Hugh Wilson

Personal information
- Full name: Peter Hugh L'Estrange Wilson
- Born: 17 August 1958 (age 68) Guildford, Surrey, England
- Height: 6 ft 5 in (1.96 m)
- Batting: Right-handed
- Bowling: Right-arm fast-medium

Domestic team information
- 1978–1982: Surrey
- 1979–80: Northern Transvaal
- 1983–1984: Somerset

Career statistics
| Competition | FC | List A |
| Matches | 61 | 58 |
| Runs scored | 261 | 54 |
| Batting average | 10.44 | 5.40 |
| 100s/50s | 0/0 | 0/0 |
| Top score | 29 | 18 not out |
| Balls bowled | 6795 | 2661 |
| Wickets | 110 | 76 |
| Bowling average | 30.85 | 24.75 |
| 5 wickets in innings | 1 | 1 |
| 10 wickets in match | – | n/a |
| Best bowling | 5/36 | 5/21 |
| Catches/stumpings | 11/0 | 8/- |
- Source: Cricinfo, 17 October 2015

= Hugh Wilson (cricketer) =

English cricketer

Peter Hugh L'Estrange Wilson (born 17 August 1958) played first-class and List-A cricket for Surrey and Somerset in England and Northern Transvaal in South Africa. He was born in Guildford, Surrey.

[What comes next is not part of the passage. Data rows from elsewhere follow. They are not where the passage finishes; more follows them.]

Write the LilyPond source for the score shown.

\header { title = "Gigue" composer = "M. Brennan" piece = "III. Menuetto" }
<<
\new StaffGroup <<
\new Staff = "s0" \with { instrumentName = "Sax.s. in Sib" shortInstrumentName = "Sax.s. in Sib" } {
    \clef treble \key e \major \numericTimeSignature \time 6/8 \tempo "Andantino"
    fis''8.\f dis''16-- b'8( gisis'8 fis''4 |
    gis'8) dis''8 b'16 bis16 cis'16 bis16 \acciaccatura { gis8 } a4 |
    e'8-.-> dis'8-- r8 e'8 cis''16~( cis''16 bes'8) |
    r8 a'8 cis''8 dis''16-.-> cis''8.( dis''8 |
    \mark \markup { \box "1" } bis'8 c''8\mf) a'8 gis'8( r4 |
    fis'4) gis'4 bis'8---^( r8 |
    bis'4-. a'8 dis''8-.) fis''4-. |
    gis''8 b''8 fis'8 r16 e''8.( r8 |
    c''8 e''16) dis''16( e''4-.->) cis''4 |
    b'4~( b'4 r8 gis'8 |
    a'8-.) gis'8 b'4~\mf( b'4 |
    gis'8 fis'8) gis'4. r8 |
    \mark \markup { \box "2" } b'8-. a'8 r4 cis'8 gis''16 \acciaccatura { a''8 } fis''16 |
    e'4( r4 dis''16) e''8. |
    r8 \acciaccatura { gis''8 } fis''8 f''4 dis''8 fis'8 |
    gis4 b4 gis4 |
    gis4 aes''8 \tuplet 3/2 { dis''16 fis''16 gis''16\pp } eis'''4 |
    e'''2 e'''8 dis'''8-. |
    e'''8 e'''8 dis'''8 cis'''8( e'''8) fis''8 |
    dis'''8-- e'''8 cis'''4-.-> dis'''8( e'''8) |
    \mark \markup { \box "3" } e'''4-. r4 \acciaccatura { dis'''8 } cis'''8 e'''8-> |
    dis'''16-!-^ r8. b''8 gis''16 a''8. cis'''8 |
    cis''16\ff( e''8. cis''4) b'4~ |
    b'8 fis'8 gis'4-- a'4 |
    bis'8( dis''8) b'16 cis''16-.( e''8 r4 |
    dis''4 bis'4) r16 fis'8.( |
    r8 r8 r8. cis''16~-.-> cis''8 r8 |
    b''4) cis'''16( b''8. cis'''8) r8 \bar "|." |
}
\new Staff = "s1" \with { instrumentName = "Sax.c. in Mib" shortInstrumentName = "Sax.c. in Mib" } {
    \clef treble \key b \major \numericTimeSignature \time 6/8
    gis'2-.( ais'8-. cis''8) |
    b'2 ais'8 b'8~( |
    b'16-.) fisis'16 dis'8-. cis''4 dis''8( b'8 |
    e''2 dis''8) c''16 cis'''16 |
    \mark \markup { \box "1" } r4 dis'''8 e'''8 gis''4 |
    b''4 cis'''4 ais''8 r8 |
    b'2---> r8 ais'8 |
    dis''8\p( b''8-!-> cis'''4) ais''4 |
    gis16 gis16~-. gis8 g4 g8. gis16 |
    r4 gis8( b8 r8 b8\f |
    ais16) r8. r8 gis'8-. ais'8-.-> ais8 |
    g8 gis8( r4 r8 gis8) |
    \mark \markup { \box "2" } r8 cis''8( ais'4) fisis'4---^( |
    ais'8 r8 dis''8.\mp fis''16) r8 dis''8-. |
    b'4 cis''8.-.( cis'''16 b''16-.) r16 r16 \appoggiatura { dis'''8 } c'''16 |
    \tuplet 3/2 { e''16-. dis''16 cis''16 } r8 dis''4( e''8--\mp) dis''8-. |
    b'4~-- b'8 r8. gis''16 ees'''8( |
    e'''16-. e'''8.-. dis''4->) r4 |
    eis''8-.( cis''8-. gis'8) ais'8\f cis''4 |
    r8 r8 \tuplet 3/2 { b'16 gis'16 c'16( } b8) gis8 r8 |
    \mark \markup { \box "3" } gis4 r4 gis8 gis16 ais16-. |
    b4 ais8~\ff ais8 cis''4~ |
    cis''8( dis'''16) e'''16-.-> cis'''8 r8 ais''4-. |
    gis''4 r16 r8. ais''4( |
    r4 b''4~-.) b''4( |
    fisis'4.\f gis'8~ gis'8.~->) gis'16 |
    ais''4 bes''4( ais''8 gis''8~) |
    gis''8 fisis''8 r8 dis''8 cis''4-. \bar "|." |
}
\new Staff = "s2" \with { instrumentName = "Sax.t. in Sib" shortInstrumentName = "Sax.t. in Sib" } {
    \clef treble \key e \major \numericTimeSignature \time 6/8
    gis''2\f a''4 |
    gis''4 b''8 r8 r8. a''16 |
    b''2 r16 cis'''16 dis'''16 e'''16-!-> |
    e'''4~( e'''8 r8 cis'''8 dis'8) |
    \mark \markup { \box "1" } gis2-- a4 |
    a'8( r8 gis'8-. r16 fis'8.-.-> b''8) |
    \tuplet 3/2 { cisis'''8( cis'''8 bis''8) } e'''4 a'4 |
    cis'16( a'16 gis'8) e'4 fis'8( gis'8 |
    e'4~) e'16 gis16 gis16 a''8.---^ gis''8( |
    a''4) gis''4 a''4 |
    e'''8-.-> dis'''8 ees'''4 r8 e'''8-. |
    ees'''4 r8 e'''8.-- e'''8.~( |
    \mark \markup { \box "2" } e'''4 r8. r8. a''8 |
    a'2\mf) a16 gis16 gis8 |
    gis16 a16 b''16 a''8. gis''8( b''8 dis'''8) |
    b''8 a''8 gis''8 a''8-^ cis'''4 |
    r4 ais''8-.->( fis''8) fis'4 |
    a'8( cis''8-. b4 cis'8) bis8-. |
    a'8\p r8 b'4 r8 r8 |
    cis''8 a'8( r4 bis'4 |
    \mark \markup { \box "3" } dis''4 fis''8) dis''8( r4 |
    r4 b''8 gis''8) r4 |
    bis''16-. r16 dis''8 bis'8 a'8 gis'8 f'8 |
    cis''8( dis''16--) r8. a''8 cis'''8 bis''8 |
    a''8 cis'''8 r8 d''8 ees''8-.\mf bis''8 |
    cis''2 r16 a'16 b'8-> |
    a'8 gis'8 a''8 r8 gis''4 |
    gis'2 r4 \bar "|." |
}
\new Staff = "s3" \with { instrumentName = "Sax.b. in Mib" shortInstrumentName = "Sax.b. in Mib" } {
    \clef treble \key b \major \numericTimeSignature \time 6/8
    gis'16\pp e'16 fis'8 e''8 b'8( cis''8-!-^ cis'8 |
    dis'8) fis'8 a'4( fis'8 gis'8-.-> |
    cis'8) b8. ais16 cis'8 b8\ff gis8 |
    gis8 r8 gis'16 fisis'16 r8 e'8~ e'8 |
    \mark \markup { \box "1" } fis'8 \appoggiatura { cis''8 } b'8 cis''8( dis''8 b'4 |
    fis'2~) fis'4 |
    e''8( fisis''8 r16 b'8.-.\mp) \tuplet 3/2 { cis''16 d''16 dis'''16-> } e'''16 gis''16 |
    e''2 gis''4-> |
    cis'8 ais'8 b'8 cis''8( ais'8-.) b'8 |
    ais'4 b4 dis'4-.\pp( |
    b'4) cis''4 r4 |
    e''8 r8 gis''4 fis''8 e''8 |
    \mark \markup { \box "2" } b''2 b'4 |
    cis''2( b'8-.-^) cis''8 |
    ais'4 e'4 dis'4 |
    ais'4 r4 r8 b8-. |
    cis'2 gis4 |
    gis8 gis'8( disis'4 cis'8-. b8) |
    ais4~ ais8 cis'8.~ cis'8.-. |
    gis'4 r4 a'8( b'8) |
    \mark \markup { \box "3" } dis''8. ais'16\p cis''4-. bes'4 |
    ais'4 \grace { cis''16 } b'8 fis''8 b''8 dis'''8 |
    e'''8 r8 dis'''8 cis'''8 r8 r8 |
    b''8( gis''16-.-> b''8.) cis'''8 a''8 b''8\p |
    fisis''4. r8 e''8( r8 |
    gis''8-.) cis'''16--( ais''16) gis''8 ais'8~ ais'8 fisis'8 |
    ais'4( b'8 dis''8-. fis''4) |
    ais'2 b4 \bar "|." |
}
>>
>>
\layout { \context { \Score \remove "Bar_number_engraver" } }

Wilson was educated at Ludgrove School. A tall, strongly-built fast bowler and tail-end batsman, early in his career he was close to Test selection, but problems with his action affected his progress. He holds an odd record, in that he was not dismissed until his 18th first-class match, by which time he had batted seven times and scored 29 runs.